Agora, diferentes agentes do ecossistema passam a operar de forma conectada:
sacadores;
sacados;
financiadores;
ERPs;
escrituradoras.
Esse novo cenário reduz riscos como negociação indevida de recebíveis, duplicidade de cessão e falta de visibilidade sobre quem é o verdadeiro titular do crédito.
Ao mesmo tempo, aumenta a complexidade operacional para empresas que não possuem processos estruturados ou integração tecnológica adequada.
O novo desafio do contas a pagar
Uma das maiores mudanças está na jornada do sacado, ou seja, da empresa responsável pelo pagamento.
Com a duplicata escritural, o pagamento precisa ser direcionado ao beneficiário correto da duplicata. Isso porque o título pode ser negociado com financiadores ao longo do ciclo financeiro.

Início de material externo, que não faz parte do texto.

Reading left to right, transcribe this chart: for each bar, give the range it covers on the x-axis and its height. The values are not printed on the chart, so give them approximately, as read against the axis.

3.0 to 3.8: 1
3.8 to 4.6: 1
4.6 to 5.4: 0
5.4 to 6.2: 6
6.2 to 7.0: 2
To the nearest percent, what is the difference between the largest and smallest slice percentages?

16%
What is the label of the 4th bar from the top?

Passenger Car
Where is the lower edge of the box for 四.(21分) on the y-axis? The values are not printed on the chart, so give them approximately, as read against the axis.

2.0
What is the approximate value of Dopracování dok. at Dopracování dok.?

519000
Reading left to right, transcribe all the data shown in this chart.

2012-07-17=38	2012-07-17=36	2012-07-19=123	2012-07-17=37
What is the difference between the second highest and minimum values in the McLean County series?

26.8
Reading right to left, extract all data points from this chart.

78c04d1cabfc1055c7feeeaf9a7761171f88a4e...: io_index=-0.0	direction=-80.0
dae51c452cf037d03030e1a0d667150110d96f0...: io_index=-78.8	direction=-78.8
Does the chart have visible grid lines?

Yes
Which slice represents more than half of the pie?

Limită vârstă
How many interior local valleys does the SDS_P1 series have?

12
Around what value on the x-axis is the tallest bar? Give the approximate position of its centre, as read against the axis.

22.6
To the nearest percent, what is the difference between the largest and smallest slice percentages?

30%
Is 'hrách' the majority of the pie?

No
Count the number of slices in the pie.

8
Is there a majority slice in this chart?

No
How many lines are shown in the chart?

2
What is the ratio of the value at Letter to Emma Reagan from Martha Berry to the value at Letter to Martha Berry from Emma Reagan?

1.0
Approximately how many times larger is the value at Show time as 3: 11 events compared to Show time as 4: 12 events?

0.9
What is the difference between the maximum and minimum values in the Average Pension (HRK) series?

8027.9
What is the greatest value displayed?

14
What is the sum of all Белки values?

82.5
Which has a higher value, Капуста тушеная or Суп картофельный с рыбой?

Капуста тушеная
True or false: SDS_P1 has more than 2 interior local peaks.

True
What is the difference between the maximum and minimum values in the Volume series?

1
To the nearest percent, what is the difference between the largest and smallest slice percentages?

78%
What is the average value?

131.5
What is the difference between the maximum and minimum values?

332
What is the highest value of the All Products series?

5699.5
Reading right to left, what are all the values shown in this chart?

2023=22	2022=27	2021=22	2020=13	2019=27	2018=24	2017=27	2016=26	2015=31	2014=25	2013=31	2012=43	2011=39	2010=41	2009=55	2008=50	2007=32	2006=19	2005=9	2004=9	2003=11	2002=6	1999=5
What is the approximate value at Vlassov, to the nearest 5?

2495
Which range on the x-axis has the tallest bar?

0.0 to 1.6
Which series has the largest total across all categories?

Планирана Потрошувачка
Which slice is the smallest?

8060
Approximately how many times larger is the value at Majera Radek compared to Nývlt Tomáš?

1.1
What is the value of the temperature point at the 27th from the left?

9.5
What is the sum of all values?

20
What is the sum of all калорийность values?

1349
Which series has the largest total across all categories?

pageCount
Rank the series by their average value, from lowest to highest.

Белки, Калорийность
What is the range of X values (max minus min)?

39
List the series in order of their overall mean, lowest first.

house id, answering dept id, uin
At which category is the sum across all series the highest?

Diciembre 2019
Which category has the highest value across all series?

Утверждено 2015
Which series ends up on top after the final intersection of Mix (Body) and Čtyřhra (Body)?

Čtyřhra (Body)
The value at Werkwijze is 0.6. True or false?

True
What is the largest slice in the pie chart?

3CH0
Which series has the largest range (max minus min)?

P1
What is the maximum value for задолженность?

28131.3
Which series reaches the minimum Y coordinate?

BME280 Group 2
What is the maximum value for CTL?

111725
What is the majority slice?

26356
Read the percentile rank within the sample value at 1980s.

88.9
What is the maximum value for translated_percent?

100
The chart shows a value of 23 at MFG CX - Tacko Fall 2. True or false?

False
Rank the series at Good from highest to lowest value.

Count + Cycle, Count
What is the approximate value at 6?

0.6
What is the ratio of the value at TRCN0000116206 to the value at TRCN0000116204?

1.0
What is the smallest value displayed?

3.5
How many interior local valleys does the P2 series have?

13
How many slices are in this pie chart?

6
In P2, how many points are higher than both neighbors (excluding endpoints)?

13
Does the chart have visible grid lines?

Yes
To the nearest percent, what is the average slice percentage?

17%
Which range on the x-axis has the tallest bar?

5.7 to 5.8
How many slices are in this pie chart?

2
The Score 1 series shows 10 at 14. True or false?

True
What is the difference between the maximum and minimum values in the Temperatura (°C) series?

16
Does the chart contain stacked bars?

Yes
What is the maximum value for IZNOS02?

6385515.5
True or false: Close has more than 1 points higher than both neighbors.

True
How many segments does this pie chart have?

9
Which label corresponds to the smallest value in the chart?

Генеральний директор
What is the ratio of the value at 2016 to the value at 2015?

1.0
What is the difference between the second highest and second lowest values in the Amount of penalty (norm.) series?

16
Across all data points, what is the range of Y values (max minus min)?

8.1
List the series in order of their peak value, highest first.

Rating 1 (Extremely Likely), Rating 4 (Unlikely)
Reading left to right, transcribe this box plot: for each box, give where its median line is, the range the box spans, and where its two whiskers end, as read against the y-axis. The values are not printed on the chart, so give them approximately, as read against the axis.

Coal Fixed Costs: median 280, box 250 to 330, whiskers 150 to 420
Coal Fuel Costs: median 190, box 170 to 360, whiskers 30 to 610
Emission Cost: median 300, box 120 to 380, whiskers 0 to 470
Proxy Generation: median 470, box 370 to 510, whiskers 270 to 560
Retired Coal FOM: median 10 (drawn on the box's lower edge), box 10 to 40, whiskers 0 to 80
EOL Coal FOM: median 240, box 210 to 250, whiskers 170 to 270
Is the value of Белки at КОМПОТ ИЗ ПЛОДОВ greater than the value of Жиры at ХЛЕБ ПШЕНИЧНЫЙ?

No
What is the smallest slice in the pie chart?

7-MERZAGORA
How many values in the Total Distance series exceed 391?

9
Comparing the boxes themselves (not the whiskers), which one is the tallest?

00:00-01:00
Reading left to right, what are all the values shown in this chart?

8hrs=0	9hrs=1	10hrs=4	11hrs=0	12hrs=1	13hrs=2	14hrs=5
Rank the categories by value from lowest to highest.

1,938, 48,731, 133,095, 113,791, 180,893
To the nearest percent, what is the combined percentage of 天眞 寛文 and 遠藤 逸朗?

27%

O principal risco operacional surge justamente aqui:
Quem paga errado, paga duas vezes.
Se uma empresa realizar o pagamento ao fornecedor original, mas a duplicata já tiver sido negociada com outro financiador, a obrigação financeira pode continuar existindo.
Por isso, o contas a pagar passa a precisar de:
consulta de duplicatas escrituradas;
monitoramento de negociações;
manifestação sobre aceite ou recusa;
identificação do beneficiário correto;
controle constante das alterações do título.
Além disso, muitos ERPs exigem cadastro prévio dos favorecidos para execução de pagamentos. Quando a duplicata muda de titularidade, o financeiro precisa descobrir quem é o financiador, cadastrar novos dados bancários e atualizar processos internos.
Liquidação em duas etapas: o modelo que reduz riscos
Entre os modelos previstos pela nova regulamentação, a liquidação em duas etapas vem ganhando destaque por simplificar a operação financeira.
Nesse modelo:
- o sacado realiza o pagamento para a escrituradora;
- informa qual duplicata deseja liquidar;
- a escrituradora direciona o valor ao beneficiário correto.
Mesmo que a duplicata tenha sido negociada diversas vezes, o fluxo permanece seguro e rastreável.
O principal benefício operacional é a redução da complexidade para o contas a pagar, que deixa de precisar cadastrar múltiplos financiadores no ERP e passa a operar com uma única entidade centralizadora.
O papel da Shipay na duplicata escritural
A Shipay atua como um hub de escrituração de duplicatas, simplificando a integração entre ERPs e múltiplas escrituradoras.
Na prática, a empresa abstrai a complexidade técnica e regulatória desse novo cenário, permitindo que empresas e plataformas operem com uma única API.
Com a integração da Shipay, o ERP pode:
consultar duplicatas vinculadas ao CNPJ;
realizar manifestação de aceite ou recusa;
acompanhar alterações e negociações;
executar match entre contas a pagar e duplicatas;
automatizar processos de liquidação;
monitorar eventos via webhook.
Isso reduz riscos operacionais, melhora a rastreabilidade financeira e simplifica a adaptação à nova regulamentação da duplicata escritural.
O futuro do mercado de recebíveis
A duplicata escritural representa uma evolução importante na infraestrutura financeira brasileira. O novo modelo aumenta a transparência, fortalece o mercado de crédito e reduz riscos de fraude e inconsistência operacional.
Ao mesmo tempo, exige maior integração tecnológica entre empresas, ERPs e registradoras.
Nesse cenário, plataformas que simplificam interoperabilidade e automação financeira passam a ter papel estratégico na adaptação das empresas à nova realidade regulatória.